[Dataset — start]

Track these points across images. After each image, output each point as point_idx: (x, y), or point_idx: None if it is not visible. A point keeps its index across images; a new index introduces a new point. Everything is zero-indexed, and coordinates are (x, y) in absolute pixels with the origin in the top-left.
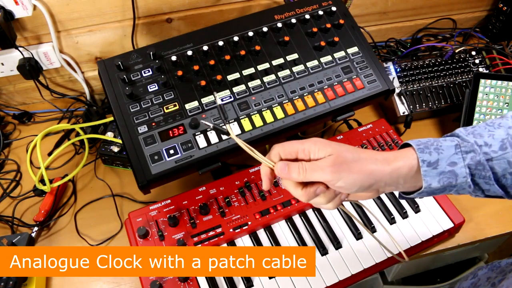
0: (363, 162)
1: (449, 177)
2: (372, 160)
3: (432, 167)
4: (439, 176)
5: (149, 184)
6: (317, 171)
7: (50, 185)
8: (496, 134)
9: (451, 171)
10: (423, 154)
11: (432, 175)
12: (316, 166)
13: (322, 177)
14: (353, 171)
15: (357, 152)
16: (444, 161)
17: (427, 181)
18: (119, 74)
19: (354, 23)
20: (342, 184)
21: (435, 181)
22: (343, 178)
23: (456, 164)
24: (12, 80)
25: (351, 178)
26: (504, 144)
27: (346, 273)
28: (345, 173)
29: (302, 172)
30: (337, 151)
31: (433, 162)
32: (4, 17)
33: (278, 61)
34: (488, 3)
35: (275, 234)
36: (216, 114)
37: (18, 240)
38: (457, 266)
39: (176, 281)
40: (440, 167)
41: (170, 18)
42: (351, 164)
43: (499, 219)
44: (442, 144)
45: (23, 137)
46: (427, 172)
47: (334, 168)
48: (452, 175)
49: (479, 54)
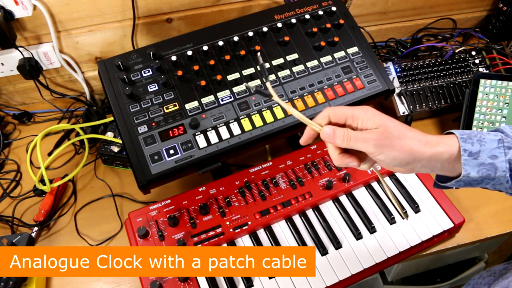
0: (406, 141)
1: (489, 169)
2: (416, 140)
3: (473, 157)
4: (479, 167)
5: (149, 184)
6: (360, 142)
7: (50, 185)
8: None
9: (491, 164)
10: (465, 143)
11: (472, 165)
12: (361, 137)
13: (365, 148)
14: (395, 148)
15: (403, 129)
16: (485, 153)
17: (466, 170)
18: (119, 74)
19: (354, 23)
20: (382, 158)
21: (474, 171)
22: (384, 153)
23: (497, 158)
24: (12, 80)
25: (392, 154)
26: None
27: (346, 273)
28: (387, 149)
29: (346, 140)
30: (384, 125)
31: (474, 152)
32: (4, 17)
33: (278, 61)
34: (488, 3)
35: (275, 234)
36: (216, 114)
37: (18, 240)
38: (457, 266)
39: (176, 281)
40: (480, 158)
41: (170, 18)
42: (395, 141)
43: (499, 219)
44: (485, 137)
45: (23, 137)
46: (467, 161)
47: (378, 142)
48: (492, 168)
49: (479, 54)
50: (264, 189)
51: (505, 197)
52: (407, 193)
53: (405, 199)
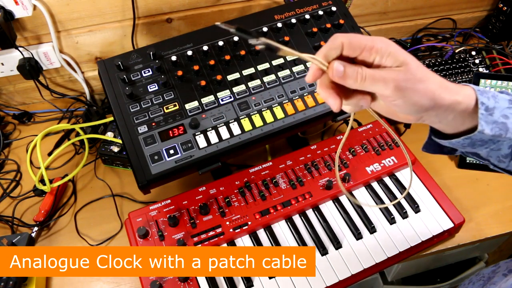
0: (430, 84)
1: (501, 129)
2: (438, 84)
3: (489, 113)
4: (493, 124)
5: (149, 184)
6: (378, 83)
7: (50, 185)
8: None
9: (503, 123)
10: (482, 97)
11: (487, 121)
12: (380, 76)
13: (382, 91)
14: (417, 91)
15: (426, 71)
16: (498, 111)
17: (482, 125)
18: (119, 74)
19: (354, 23)
20: (400, 103)
21: (489, 128)
22: (405, 97)
23: (508, 118)
24: (12, 80)
25: (413, 99)
26: None
27: (346, 273)
28: (409, 92)
29: (360, 80)
30: (408, 64)
31: (490, 107)
32: (4, 17)
33: (278, 61)
34: (488, 3)
35: (275, 234)
36: (216, 114)
37: (18, 240)
38: (457, 266)
39: (176, 281)
40: (495, 116)
41: (170, 18)
42: (418, 84)
43: (499, 219)
44: (498, 95)
45: (23, 137)
46: (484, 116)
47: (400, 84)
48: (504, 127)
49: (479, 54)
50: (264, 189)
51: (505, 197)
52: (407, 193)
53: (405, 199)
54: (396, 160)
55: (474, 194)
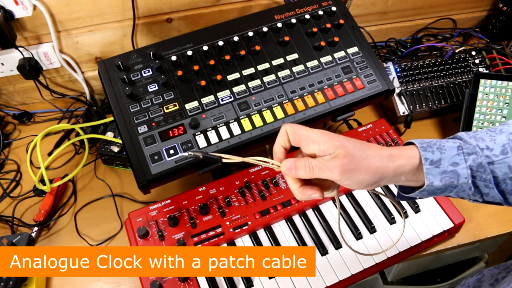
0: (370, 160)
1: (451, 177)
2: (378, 157)
3: (435, 166)
4: (441, 175)
5: (149, 184)
6: (325, 171)
7: (50, 185)
8: (497, 139)
9: (453, 171)
10: (426, 152)
11: (435, 174)
12: (324, 166)
13: (331, 177)
14: (361, 171)
15: (363, 148)
16: (446, 161)
17: (429, 179)
18: (119, 74)
19: (354, 23)
20: (349, 183)
21: (437, 179)
22: (351, 178)
23: (458, 165)
24: (12, 80)
25: (359, 178)
26: (505, 148)
27: (346, 273)
28: (354, 173)
29: (309, 171)
30: (344, 147)
31: (435, 160)
32: (4, 17)
33: (278, 61)
34: (488, 3)
35: (275, 234)
36: (216, 114)
37: (18, 240)
38: (457, 266)
39: (176, 281)
40: (442, 166)
41: (170, 18)
42: (359, 163)
43: (499, 219)
44: (445, 145)
45: (23, 137)
46: (429, 170)
47: (343, 168)
48: (454, 175)
49: (479, 54)
50: (264, 189)
51: None
52: None
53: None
54: None
55: None
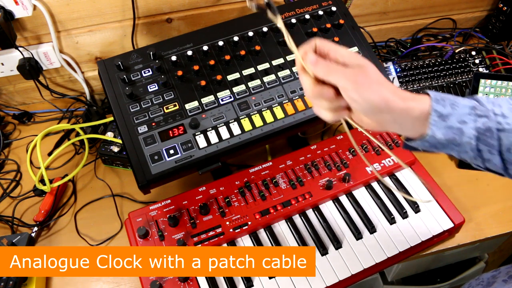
0: (384, 87)
1: (455, 133)
2: (392, 91)
3: (442, 119)
4: (446, 129)
5: (149, 184)
6: (339, 74)
7: (50, 185)
8: None
9: (459, 128)
10: (437, 104)
11: (440, 126)
12: (341, 70)
13: (342, 82)
14: (371, 90)
15: (382, 76)
16: (455, 117)
17: (432, 130)
18: (119, 74)
19: (354, 23)
20: (356, 97)
21: (441, 132)
22: (359, 91)
23: (466, 124)
24: (12, 80)
25: (366, 95)
26: None
27: (346, 273)
28: (363, 88)
29: (326, 69)
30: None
31: (444, 114)
32: (4, 17)
33: (278, 61)
34: (488, 3)
35: (275, 234)
36: (216, 114)
37: (18, 240)
38: (457, 266)
39: (176, 281)
40: (449, 121)
41: (170, 18)
42: (373, 84)
43: (499, 219)
44: (459, 102)
45: (23, 137)
46: (435, 122)
47: (356, 77)
48: (458, 132)
49: (479, 54)
50: (264, 189)
51: (505, 197)
52: (407, 193)
53: (405, 199)
54: (396, 160)
55: (474, 194)
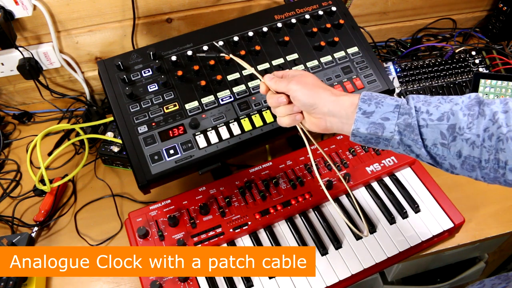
0: (316, 86)
1: (377, 128)
2: (324, 88)
3: (366, 116)
4: (369, 124)
5: (149, 184)
6: (283, 83)
7: (50, 185)
8: (442, 107)
9: (380, 124)
10: (363, 104)
11: (363, 122)
12: (287, 79)
13: (285, 87)
14: (305, 87)
15: (319, 81)
16: (378, 114)
17: (356, 125)
18: (119, 74)
19: (354, 23)
20: (293, 91)
21: (364, 127)
22: (296, 88)
23: (388, 120)
24: (12, 80)
25: (301, 90)
26: (443, 116)
27: (346, 273)
28: (300, 86)
29: (275, 82)
30: (303, 74)
31: (368, 112)
32: (4, 17)
33: (278, 61)
34: (488, 3)
35: (275, 234)
36: (216, 114)
37: (18, 240)
38: (457, 266)
39: (176, 281)
40: (372, 118)
41: (170, 18)
42: (308, 84)
43: (499, 219)
44: (385, 101)
45: (23, 137)
46: (359, 118)
47: (294, 81)
48: (380, 127)
49: (479, 54)
50: (264, 189)
51: (505, 197)
52: (407, 193)
53: (405, 199)
54: (396, 160)
55: (474, 194)
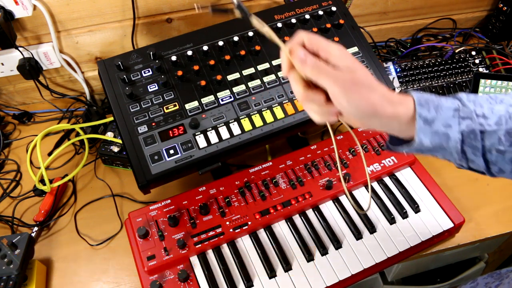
0: (373, 92)
1: (441, 138)
2: (381, 95)
3: (428, 124)
4: (432, 135)
5: (149, 184)
6: (329, 78)
7: (50, 185)
8: (495, 108)
9: (445, 133)
10: (422, 108)
11: (426, 132)
12: (332, 73)
13: (330, 86)
14: (360, 96)
15: (372, 80)
16: (440, 121)
17: (420, 137)
18: (119, 74)
19: (354, 23)
20: (345, 103)
21: (428, 139)
22: (348, 97)
23: (451, 127)
24: (12, 80)
25: (355, 102)
26: (500, 120)
27: (346, 273)
28: (353, 94)
29: (316, 70)
30: (356, 70)
31: (430, 119)
32: (4, 17)
33: (278, 61)
34: (488, 3)
35: (275, 234)
36: (216, 114)
37: (18, 240)
38: (457, 266)
39: (176, 281)
40: (435, 126)
41: (170, 18)
42: (362, 89)
43: (499, 219)
44: (443, 104)
45: (23, 137)
46: (422, 128)
47: (347, 84)
48: (445, 138)
49: (479, 54)
50: (264, 189)
51: (505, 197)
52: (407, 193)
53: (405, 199)
54: (396, 160)
55: (474, 194)
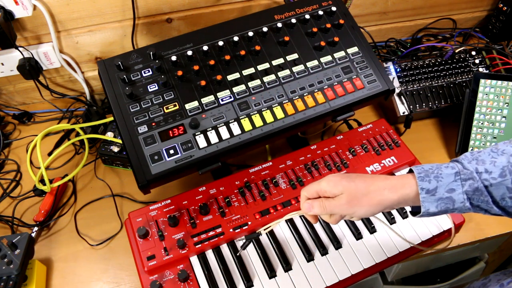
0: (372, 196)
1: (447, 203)
2: (380, 191)
3: (430, 194)
4: (437, 202)
5: (149, 184)
6: (335, 208)
7: (50, 185)
8: (498, 161)
9: (448, 198)
10: (423, 182)
11: (430, 201)
12: (333, 204)
13: (340, 212)
14: (364, 205)
15: (366, 184)
16: (442, 188)
17: (425, 207)
18: (119, 74)
19: (354, 23)
20: (355, 216)
21: (433, 206)
22: (356, 211)
23: (454, 191)
24: (12, 80)
25: (363, 210)
26: (504, 171)
27: (346, 273)
28: (357, 208)
29: (323, 209)
30: (347, 190)
31: (431, 189)
32: (4, 17)
33: (278, 61)
34: (488, 3)
35: (275, 234)
36: (216, 114)
37: (18, 240)
38: (457, 266)
39: (176, 281)
40: (438, 194)
41: (170, 18)
42: (362, 199)
43: (499, 219)
44: (443, 172)
45: (23, 137)
46: (425, 198)
47: (348, 205)
48: (450, 201)
49: (479, 54)
50: (264, 189)
51: None
52: None
53: None
54: (396, 160)
55: None
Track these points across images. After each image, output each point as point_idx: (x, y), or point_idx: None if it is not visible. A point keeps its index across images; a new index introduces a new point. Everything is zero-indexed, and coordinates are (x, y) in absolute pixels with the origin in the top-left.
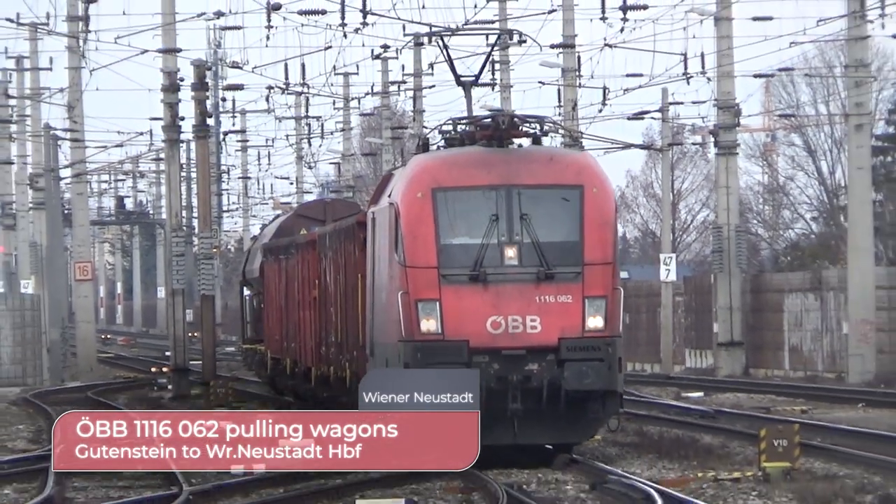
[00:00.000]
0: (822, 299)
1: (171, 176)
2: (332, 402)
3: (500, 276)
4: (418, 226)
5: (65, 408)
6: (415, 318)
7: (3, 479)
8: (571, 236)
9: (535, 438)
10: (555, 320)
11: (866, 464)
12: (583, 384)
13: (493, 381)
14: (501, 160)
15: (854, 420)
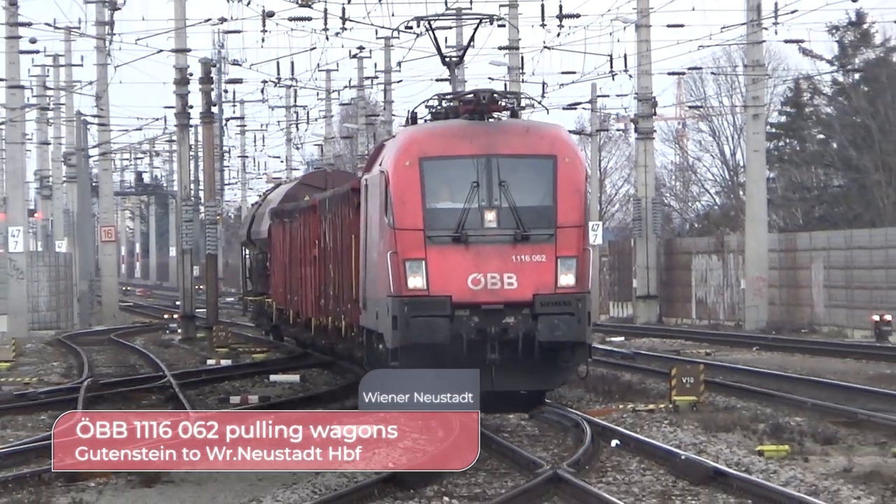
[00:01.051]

[Dataset — finish]

▶ Exercise goal: Starting at the line that contains "3: (500, 276)", transcribe each line through the last one of the entries above, exactly and without pictures.

▶ Task result:
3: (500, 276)
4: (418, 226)
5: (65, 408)
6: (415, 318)
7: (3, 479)
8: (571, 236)
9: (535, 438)
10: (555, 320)
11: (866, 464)
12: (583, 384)
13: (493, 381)
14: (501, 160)
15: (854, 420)
[00:01.051]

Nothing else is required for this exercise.